- _Problem details_: Below, express the lines from the line containing "left elbow: (469, 219, -3)" to the line containing "right wrist: (507, 208, 1)", both included, as a JSON list of strings, one string per line and blank lines omitted.

- _The data_:
--- START ---
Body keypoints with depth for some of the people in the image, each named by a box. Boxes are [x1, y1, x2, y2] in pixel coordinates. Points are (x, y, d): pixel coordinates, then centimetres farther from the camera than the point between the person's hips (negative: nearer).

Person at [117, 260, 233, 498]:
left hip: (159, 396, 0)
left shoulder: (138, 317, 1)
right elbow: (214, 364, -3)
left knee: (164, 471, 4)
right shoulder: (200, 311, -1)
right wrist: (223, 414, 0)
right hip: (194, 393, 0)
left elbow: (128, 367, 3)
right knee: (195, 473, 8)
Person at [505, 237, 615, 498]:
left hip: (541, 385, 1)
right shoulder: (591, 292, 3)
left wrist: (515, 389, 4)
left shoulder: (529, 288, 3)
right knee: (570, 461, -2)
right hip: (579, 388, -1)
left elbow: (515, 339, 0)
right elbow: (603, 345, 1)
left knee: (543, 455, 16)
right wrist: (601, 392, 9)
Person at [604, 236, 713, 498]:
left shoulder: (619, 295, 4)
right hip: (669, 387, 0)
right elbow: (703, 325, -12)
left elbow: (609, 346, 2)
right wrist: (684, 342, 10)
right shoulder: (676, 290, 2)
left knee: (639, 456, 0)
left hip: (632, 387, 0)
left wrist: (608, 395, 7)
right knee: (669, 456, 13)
--- END ---
--- START ---
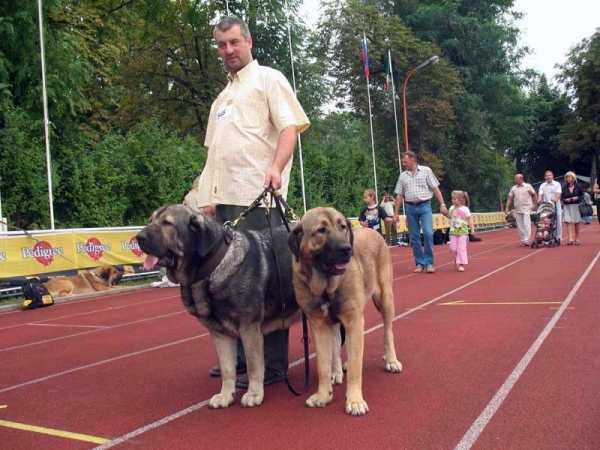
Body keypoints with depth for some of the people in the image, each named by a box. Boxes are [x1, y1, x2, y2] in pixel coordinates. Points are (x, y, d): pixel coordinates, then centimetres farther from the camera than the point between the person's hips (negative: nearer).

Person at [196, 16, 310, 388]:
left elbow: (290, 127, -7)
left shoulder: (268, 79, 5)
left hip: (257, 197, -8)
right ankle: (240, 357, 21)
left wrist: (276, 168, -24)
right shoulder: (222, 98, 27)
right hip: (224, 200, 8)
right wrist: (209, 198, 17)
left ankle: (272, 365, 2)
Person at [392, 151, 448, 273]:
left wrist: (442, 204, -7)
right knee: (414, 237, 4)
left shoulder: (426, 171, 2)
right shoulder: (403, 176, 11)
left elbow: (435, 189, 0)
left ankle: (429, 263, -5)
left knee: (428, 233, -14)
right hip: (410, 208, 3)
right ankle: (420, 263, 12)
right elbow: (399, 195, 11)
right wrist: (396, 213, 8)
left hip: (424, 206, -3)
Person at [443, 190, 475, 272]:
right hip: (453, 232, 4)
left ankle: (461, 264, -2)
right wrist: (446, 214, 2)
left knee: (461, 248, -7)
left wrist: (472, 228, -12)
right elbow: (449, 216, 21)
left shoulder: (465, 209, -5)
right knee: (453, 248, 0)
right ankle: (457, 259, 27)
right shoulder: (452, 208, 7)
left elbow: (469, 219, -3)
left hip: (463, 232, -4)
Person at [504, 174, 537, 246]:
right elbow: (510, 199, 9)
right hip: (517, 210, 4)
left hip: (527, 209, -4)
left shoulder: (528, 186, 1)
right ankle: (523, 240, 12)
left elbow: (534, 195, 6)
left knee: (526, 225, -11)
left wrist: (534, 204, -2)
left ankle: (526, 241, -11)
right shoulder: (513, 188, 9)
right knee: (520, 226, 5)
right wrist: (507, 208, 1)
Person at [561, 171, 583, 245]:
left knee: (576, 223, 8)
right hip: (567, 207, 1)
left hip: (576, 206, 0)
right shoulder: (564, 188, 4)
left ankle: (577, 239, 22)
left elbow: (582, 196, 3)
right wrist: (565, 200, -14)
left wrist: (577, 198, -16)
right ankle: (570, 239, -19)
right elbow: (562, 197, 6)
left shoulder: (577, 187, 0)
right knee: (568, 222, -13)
--- END ---
- _Solution_:
[
  "left elbow: (469, 219, -3)",
  "left hip: (463, 232, -4)",
  "Person at [504, 174, 537, 246]:",
  "right elbow: (510, 199, 9)",
  "right hip: (517, 210, 4)",
  "left hip: (527, 209, -4)",
  "left shoulder: (528, 186, 1)",
  "right ankle: (523, 240, 12)",
  "left elbow: (534, 195, 6)",
  "left knee: (526, 225, -11)",
  "left wrist: (534, 204, -2)",
  "left ankle: (526, 241, -11)",
  "right shoulder: (513, 188, 9)",
  "right knee: (520, 226, 5)",
  "right wrist: (507, 208, 1)"
]